Mas, para contar nossas histórias, primeiramente, temos que estar vivas. Não podemos continuar sendo as que não tem salário, as que mais são vítimas de feminicídio, as que são lembradas pelas ausências. Não podemos continuar sendo as que mais morrem de fome, de tiro, de covid. Não aceitamos ser alvo dessa política genocida (que não é de hoje, tá aí há séculos, mas agora tá aproveitando a pandemia pra economizar munição). Nós, mulheres negras, temos um outro projeto de mundo. Somos existência coletiva, somos Ubuntu, somos Bem Viver.
Neste mês – quando celebramos, no dia 25 de Julho, o Dia Internacional da Mulher Afro Latino Americana e Caribenha e Dia Nacional de Tereza de Benguela – escolhi reverenciar uma ancestral que me inspira muito: Carolina Maria de Jesus. Escritora, compositora, multi-artista, mãe, favelada, catadora de materiais recicláveis. Carolina foi gigante. Aliás, ainda é.

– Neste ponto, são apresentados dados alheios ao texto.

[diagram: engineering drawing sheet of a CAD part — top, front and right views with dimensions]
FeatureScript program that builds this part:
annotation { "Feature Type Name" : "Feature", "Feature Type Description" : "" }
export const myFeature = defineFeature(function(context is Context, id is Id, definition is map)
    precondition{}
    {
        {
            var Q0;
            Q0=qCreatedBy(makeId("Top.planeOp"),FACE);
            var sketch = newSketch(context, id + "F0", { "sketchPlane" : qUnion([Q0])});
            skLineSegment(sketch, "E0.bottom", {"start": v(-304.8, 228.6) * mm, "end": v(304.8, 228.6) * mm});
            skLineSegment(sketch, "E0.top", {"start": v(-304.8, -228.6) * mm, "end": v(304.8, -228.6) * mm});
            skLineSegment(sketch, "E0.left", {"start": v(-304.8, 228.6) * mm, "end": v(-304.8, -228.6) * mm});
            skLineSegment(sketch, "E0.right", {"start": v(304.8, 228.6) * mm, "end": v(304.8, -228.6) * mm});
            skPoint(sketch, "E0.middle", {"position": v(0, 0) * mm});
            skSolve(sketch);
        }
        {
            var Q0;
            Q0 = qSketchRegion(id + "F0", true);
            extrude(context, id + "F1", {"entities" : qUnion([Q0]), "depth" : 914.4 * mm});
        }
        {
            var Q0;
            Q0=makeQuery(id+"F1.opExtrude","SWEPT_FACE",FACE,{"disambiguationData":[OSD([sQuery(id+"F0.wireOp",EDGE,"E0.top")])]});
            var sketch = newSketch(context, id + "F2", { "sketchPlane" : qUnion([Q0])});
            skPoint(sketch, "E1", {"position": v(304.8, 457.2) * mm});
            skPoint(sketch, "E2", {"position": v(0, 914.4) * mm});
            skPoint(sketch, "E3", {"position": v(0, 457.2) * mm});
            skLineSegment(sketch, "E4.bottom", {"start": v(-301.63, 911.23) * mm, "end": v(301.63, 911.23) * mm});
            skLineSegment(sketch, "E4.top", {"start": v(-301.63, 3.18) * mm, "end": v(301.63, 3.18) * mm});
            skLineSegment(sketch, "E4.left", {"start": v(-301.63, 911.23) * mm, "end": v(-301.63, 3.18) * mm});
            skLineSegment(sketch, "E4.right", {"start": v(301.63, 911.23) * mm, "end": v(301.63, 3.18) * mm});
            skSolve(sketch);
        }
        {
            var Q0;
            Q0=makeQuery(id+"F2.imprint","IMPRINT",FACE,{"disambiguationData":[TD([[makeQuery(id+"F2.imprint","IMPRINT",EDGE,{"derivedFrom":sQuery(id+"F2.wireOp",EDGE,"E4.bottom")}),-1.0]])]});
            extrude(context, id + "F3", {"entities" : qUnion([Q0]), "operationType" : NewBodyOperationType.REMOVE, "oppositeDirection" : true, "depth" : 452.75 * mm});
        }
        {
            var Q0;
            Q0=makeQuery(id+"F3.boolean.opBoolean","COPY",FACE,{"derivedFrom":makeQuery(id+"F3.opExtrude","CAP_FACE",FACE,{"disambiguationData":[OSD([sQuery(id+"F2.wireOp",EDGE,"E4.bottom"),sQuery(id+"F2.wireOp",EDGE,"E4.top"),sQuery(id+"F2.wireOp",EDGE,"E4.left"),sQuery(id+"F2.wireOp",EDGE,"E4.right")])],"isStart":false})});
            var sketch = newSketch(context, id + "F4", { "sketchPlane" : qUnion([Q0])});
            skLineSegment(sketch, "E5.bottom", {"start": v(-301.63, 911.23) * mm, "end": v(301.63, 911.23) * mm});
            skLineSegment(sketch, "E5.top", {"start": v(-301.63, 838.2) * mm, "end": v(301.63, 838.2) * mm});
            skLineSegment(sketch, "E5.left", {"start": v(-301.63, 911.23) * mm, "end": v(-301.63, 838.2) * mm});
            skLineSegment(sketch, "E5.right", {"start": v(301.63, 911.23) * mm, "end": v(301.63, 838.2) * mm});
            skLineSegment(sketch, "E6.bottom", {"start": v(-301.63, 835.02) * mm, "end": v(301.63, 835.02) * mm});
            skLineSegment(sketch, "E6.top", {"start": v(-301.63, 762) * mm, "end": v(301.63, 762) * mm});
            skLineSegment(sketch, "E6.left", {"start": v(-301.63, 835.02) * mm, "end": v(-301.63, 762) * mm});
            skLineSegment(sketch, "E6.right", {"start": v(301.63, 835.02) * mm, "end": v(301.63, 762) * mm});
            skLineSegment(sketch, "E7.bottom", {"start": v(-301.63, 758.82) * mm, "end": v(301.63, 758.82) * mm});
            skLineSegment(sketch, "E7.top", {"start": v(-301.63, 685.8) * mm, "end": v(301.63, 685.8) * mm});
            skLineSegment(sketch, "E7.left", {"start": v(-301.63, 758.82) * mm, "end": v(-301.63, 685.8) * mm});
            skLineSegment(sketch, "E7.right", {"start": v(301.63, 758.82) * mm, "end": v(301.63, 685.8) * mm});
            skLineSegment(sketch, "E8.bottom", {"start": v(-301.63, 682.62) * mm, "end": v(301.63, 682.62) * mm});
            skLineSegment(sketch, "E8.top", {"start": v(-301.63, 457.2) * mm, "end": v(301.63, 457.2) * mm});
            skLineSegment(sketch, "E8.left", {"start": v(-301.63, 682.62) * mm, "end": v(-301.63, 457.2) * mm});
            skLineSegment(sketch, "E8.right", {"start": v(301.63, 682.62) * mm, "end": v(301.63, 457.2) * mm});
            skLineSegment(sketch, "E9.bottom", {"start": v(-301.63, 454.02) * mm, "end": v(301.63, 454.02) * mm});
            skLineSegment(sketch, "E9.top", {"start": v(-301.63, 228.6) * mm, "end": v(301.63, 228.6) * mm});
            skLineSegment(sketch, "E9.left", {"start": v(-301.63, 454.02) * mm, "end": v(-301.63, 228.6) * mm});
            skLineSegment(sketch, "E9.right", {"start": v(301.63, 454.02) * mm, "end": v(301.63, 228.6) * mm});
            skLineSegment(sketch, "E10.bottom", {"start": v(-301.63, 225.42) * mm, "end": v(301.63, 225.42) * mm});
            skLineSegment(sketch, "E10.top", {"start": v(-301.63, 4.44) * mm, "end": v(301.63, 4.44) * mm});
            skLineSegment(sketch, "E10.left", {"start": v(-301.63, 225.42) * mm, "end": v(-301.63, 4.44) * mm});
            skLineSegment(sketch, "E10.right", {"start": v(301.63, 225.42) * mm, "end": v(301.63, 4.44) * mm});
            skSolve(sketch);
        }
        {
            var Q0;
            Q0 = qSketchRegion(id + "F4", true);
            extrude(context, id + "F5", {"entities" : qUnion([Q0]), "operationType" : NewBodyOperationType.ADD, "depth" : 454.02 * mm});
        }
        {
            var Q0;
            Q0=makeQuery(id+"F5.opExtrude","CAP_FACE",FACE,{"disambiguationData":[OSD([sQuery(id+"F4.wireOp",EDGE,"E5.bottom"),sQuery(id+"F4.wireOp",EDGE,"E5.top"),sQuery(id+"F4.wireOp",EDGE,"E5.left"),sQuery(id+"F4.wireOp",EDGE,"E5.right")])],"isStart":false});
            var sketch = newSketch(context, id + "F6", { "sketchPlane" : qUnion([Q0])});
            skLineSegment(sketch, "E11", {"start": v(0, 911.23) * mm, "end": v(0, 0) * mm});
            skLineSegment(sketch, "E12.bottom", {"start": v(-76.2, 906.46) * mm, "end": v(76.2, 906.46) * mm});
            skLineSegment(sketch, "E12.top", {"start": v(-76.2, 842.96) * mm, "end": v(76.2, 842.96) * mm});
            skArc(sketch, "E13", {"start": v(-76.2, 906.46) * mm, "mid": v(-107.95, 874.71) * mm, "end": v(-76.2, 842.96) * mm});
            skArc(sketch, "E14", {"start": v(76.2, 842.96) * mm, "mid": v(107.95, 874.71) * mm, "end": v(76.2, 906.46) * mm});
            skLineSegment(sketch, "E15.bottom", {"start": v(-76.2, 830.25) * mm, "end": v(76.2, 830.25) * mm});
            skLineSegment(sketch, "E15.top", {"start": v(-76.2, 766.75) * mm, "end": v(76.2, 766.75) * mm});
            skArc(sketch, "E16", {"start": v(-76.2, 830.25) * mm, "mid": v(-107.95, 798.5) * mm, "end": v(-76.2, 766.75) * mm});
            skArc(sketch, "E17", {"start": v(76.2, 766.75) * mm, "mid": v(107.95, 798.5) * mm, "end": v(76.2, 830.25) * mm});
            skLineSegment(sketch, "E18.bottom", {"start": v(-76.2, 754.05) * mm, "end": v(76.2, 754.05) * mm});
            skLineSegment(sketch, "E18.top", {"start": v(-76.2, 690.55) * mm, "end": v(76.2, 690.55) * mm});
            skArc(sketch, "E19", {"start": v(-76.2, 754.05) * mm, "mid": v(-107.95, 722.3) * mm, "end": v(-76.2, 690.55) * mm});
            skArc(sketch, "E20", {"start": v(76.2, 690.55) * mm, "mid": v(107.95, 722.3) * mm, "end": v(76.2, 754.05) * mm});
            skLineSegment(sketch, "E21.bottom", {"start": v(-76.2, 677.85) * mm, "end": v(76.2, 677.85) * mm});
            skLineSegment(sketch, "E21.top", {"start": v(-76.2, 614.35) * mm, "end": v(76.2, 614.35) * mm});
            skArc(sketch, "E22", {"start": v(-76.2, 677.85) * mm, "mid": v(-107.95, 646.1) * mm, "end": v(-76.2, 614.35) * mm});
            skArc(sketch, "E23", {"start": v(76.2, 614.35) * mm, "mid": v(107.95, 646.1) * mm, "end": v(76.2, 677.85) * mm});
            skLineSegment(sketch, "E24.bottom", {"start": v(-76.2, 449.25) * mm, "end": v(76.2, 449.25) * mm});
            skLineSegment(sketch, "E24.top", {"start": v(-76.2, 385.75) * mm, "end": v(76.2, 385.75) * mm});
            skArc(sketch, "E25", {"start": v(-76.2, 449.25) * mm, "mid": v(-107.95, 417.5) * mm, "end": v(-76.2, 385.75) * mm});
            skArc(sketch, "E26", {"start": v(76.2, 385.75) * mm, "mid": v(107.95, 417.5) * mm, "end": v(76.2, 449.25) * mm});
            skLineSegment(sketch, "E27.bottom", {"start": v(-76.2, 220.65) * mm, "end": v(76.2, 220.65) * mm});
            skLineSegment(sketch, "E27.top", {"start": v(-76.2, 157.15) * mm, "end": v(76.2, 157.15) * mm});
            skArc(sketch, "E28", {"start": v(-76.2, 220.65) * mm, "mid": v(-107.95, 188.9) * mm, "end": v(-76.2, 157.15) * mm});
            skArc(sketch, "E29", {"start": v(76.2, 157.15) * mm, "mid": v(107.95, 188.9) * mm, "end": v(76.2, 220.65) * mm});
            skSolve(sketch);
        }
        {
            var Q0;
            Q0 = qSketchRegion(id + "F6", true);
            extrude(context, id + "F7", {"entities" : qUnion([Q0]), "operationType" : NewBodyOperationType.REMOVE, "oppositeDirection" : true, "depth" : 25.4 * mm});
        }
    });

Foi com o seu axé que conseguimos a aprovação do primeiro projeto do nosso mandato: a criação de um prêmio na cidade de São Paulo que leva o nome dela, e que vai reconhecer a atuação de mulheres negras que desenvolvem trabalhos nas artes e nos Direitos Humanos.
É uma conquista para todas nós e a oportunidade de contar nossas verdadeiras histórias. São histórias que protagonizamos desde sempre, mas que são invisibilizadas pelo racismo, pelo machismo, pela transfobia. Pela visão deturpada e estereotipada que só admite a nossa presença nos lugares em que eles acham que deveríamos estar. Mas, insubordinadas e inconformadas, estamos aqui para provar com nossa (re)existência que sim, há outras possibilidades. Nós somos a outra possibilidade.
*Erika Hilton é vereadora e presidente da Comissão de Direitos Humanos da Câmara Municipal de São Paulo. Negra e transvestigênere, foi a mulher mais bem votada em 2020 em todo o país, a mais votada do PSOL e é a primeira mulher trans nominalmente eleita para o cargo, com mais de 50 mil votos. É ativista dos Direitos Humanos, na luta por equidade para a população negra, no combate à discriminação contra a comunidade LGBTQIA+ e pela valorização das iniciativas culturais jovens e periféricas.